Pierce Hall, in its current state of half demolition
For my Artist’s Dates these past two weeks, I attended the two-evening Bookmakers program offered jointly by the Smart Museum and the Center for Book and Paper Arts at Columbia College. Both sessions focused on bookmaking, obviously, but specifically on photo books. I love making photo albums, or using digital applications and services like blurb, Shutterfly or MyPublisher to create photo books of my digital photos, and so I was curious to see what elevates a photo book to be considered art.

The Smart Museum’s current exhibit State of Mind: New California Art Circa 1970 showcases, among other works, the plain and simple photo books by Ed Ruscha. His small, seemingly simple accordion style photo book Every Building on Sunset Strip got me thinking. Back in 1966, when he self published it, it may have seemed rather ordinary. At first glance it still does. This guy goes out and takes head-on shots of every building on Sunset Strip and glues them together to create a miniature facsimile of the street, labeling each building with its house number. What’s so great about that, except that, when you think about it, it’s actually a pain to execute. But what else? What besides the ingenuity of having this idea and going to the trouble of actually doing it makes this art?

(I’m not going to hunt down permission to show this photo book, so please Click here for a photo of Every Building on Sunset Strip and some of the Ed Ruscha photos I’m referring to.)

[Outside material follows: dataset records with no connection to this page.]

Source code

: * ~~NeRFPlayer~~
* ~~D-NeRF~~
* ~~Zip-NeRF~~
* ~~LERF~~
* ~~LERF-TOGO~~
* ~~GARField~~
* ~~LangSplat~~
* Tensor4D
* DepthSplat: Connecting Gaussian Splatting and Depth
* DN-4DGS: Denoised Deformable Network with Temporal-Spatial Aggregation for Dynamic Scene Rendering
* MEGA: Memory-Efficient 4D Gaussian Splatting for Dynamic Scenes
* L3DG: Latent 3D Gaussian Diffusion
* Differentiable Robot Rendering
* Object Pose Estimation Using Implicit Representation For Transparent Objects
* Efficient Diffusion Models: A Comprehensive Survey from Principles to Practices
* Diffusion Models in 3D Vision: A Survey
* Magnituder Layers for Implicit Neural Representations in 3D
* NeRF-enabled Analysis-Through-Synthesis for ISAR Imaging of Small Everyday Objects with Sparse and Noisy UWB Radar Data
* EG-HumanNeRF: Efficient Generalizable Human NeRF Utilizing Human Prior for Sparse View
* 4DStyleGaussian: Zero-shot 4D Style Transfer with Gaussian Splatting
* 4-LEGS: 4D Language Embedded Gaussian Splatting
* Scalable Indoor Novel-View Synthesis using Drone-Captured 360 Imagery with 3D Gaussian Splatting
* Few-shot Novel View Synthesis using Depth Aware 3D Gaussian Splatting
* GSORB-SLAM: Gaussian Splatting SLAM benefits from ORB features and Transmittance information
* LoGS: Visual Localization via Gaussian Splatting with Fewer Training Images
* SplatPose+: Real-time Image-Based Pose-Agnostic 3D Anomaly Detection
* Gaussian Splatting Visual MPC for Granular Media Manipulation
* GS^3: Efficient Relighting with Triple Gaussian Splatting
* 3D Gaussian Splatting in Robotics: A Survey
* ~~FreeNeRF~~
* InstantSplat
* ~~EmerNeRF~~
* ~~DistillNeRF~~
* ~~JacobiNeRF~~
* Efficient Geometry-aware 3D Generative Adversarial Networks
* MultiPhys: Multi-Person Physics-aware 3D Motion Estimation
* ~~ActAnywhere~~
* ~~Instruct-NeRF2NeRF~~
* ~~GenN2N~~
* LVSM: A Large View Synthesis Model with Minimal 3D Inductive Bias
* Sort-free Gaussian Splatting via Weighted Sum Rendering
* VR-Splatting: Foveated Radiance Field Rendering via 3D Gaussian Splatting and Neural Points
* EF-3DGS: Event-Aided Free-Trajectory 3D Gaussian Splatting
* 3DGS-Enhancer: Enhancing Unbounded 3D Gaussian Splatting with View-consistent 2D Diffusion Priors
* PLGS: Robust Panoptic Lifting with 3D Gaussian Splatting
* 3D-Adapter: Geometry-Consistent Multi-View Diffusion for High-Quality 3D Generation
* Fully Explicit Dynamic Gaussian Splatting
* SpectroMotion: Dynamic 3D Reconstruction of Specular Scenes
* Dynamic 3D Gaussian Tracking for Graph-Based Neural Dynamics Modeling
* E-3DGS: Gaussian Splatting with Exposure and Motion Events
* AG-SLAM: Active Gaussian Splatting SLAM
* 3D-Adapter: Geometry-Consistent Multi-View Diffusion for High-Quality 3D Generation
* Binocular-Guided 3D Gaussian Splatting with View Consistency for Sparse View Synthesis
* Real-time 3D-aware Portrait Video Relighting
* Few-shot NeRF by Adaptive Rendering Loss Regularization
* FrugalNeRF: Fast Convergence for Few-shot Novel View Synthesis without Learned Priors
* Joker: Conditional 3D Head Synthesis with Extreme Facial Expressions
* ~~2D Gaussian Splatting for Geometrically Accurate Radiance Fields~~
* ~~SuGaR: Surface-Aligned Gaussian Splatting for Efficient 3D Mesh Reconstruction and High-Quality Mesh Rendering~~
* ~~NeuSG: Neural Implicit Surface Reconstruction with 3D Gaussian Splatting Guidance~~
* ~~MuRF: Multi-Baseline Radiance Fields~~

What is currently left of Pierce Hall
at 55th Street and University Ave.

After going through the exhibit, we went on a quick photo jaunt along Hyde Park’s 55th Street, and it occurred to me that I could have taken the same kind of exacting photos of 55th Street that Ed Ruscha took of Sunset Strip when I first arrived here in 1988. What a historical document that would be now, and how interesting it would be to see how the street has changed! But of course I didn’t do that because back then I only took photos of special occasions and vacations, and didn’t know of Ed Ruscha, but mainly, 55th Street always seemed boring to me. Still does. But then I passed the ruin of the Pierce Hall dormitory on the corner of 55th Street and University Avenue, which is currently being torn down. That building has always been there in my 25 years here in Hyde Park. It was also, in my opinion, so 1950/60s unremarkable. Now it’s just about gone, and I wish I had photos of it from back in the day. We don’t build like that anymore.

All of Ed Ruscha’s systematic photos of buildings in Los Angeles, or 26 gas stations along Route 66, were plain shots when he took them in the ’60s, but now they are interesting, charming, and historical artifacts. No gas station looks like that anymore, nor do buildings have geometric roof decorations like they did in the ’60s. (Click here to see some of the photos I am talking about.)

 

The day I took these photos last week, the blue of the sky matched
the blue of the wall’s exposed insulation.

So I am wondering: Will what is boring to us today be interesting to us tomorrow? After all, my grandfather’s photos of Paris from 1937 are still a tourist’s photos of Paris, but they are very different from my photos from my first visit there in 1982, and many subsequent visits. They have historical significance now. For one, the cars parked in the streets in 1937 are way cooler than cars are now. Does that mean that cars from today seem cool 50 years from now? 70, 80 years from now? Does that mean they are worth documenting? After all, how precious has any photo of the Twin Towers become since 9/11! Any ordinary snapshot I see that shows them makes my heart sink a little, or skip a beat.

I know this documenting of the seemingly ordinary applies to writing memoir as well. Often, when I write, I hunt for mundane facts. I wish, for instance, that I had photos of the interior of my grandparents’ house in Liberec. Sadly, I don’t. I can’t describe what the rooms looked like. I can only glimpse the corner of a china cabinet, or a flowery wallpaper as background in family portraits. Because, back then, nobody thought to take photos of the inside of the house itself. Just documenting it? Who cares? It was so everyday back then. But now it is not.

 

Residence Halls at the University of Chicago house more than one
“House,” i.e. a community of students. Here the emblem of the
“Tufts House” is still hanging on. I’m sure many memories
come with this sign.

Amazingly, a friend of my grandmother understood this. A few years before my grandmother passed away, this lady gave me a little album, in which she had stuck photos of my grandmother’s apartment in Wiesbaden, the apartment I always knew her to live in, the apartment that was the mainstay of my childhood. As she handed it to me, she said, “It will be nice, one day, to have pictures of your grandmother’s place. Just the place, the way it used to be.” Turns out that that old lady knew something about photography, about art and about what might matter.